= Directions =
Only what runs from the line with "Draw a box round the wall sign." to the final line of the records below should be given again, word for word.

[Records contained in a dataset]
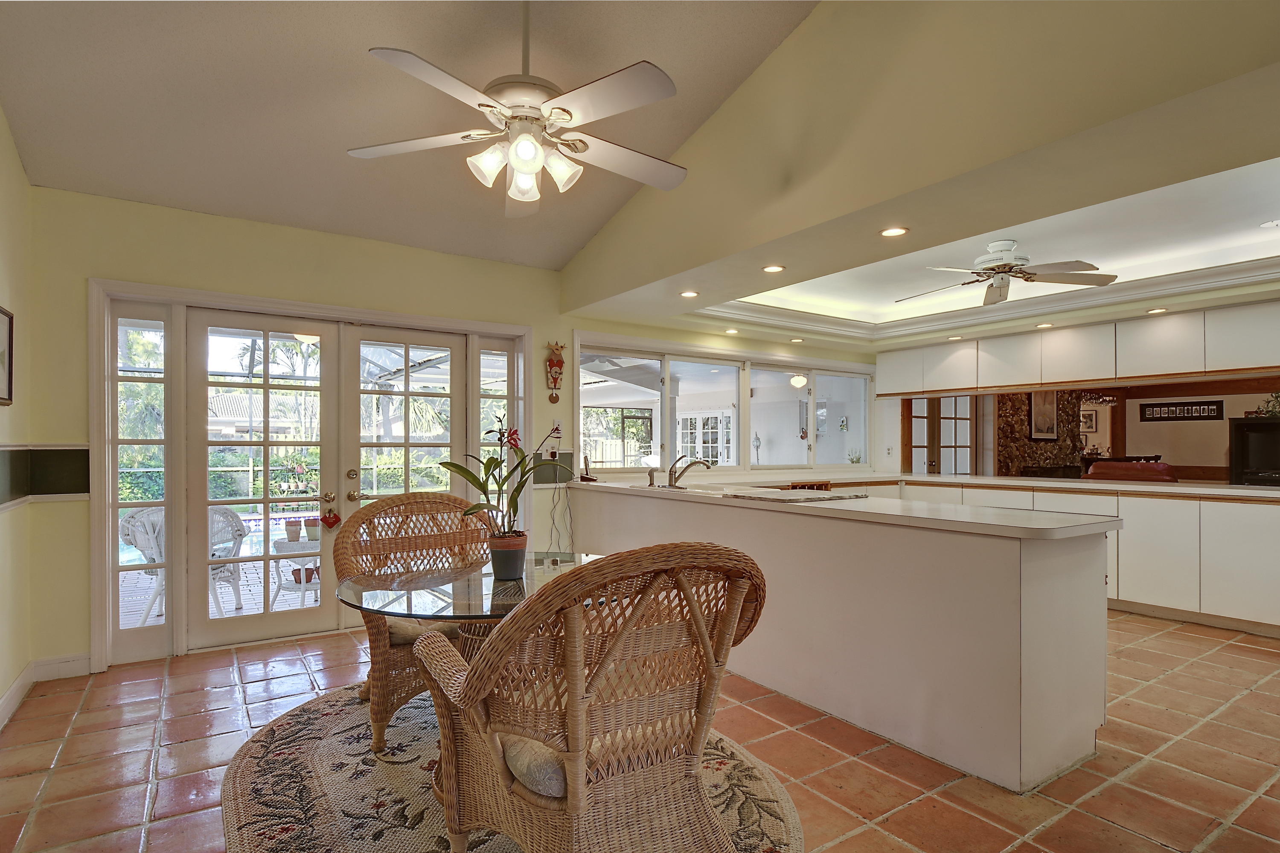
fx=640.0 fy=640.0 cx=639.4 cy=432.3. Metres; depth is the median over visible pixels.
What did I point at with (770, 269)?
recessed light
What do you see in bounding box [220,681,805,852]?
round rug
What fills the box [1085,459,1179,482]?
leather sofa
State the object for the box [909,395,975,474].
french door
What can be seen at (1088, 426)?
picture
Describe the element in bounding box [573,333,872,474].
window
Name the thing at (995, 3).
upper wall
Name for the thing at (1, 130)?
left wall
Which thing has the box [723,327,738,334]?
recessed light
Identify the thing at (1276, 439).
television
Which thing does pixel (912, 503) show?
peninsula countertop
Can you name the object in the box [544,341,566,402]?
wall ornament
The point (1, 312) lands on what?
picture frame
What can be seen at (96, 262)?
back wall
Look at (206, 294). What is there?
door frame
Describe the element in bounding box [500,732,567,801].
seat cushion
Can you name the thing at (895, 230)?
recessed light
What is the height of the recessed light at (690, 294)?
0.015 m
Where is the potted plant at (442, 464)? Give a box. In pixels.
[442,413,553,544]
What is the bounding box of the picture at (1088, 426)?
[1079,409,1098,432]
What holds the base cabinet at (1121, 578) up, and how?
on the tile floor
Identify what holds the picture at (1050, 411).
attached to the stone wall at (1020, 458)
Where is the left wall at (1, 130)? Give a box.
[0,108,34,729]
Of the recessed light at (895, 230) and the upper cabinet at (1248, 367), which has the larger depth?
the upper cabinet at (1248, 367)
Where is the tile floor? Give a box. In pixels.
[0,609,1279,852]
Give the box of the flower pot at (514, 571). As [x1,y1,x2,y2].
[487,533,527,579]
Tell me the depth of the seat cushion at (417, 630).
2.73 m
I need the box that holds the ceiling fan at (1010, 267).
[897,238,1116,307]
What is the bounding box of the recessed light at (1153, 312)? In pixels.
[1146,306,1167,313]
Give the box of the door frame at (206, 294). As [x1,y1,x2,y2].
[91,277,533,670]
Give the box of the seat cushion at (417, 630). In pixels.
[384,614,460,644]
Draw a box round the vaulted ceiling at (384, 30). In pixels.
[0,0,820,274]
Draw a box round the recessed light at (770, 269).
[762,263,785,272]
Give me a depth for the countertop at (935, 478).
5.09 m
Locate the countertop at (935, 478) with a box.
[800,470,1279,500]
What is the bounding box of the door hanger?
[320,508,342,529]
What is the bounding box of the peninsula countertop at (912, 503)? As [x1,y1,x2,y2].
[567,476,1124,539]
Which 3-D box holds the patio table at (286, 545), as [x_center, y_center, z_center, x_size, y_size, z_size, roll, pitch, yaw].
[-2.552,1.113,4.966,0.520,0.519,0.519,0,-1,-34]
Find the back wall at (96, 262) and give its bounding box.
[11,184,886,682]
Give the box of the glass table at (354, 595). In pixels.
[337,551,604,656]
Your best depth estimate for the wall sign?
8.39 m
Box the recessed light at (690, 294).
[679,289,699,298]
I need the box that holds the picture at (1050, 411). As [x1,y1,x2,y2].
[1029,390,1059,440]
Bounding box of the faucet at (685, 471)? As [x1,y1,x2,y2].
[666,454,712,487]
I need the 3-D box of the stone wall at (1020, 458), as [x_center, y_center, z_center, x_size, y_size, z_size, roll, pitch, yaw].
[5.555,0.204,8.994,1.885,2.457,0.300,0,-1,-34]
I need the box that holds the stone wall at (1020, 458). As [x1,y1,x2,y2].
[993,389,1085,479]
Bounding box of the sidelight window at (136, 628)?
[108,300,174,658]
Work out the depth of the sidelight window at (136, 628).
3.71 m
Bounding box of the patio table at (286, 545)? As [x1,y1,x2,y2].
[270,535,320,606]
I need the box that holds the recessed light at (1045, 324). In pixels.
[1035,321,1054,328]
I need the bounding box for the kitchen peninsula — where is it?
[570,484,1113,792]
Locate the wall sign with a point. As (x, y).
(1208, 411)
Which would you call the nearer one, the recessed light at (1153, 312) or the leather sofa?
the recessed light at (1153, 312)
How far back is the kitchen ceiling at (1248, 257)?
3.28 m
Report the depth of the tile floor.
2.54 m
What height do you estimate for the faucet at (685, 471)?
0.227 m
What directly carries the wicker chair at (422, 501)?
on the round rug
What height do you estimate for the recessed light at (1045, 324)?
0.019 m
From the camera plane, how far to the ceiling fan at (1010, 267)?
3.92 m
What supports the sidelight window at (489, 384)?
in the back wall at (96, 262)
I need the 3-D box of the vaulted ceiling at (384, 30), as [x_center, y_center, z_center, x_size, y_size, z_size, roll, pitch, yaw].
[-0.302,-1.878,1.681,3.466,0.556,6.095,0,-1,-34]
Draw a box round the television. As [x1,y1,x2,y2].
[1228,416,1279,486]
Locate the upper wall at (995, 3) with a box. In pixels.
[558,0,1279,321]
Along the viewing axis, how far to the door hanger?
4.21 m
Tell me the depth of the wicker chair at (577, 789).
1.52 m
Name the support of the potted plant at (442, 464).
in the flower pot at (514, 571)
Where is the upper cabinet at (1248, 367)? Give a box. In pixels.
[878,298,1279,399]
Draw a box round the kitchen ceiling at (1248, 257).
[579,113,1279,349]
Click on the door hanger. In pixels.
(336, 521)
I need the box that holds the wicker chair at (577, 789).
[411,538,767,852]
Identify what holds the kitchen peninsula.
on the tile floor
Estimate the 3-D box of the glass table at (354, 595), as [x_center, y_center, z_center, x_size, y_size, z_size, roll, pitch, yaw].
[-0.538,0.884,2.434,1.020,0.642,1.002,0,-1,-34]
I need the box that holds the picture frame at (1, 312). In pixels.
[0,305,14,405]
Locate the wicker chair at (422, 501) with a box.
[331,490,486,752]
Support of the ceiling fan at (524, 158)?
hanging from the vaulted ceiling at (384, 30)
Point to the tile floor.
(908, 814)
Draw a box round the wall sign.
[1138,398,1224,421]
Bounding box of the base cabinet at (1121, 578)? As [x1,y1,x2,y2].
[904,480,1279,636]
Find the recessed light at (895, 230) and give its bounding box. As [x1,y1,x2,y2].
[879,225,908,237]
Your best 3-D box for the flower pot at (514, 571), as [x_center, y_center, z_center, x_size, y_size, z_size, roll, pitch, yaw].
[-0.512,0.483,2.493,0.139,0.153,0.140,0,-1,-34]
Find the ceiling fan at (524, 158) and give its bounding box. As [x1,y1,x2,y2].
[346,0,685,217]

= Task answer =
Draw a box round the wall sign.
[1138,398,1224,421]
Bounding box of the base cabinet at (1121, 578)? As [x1,y1,x2,y2].
[904,480,1279,636]
Find the recessed light at (895, 230) and give its bounding box. As [x1,y1,x2,y2].
[879,225,908,237]
Your best 3-D box for the flower pot at (514, 571), as [x_center, y_center, z_center, x_size, y_size, z_size, roll, pitch, yaw].
[-0.512,0.483,2.493,0.139,0.153,0.140,0,-1,-34]
Find the ceiling fan at (524, 158) and give its bounding box. As [x1,y1,x2,y2].
[346,0,685,217]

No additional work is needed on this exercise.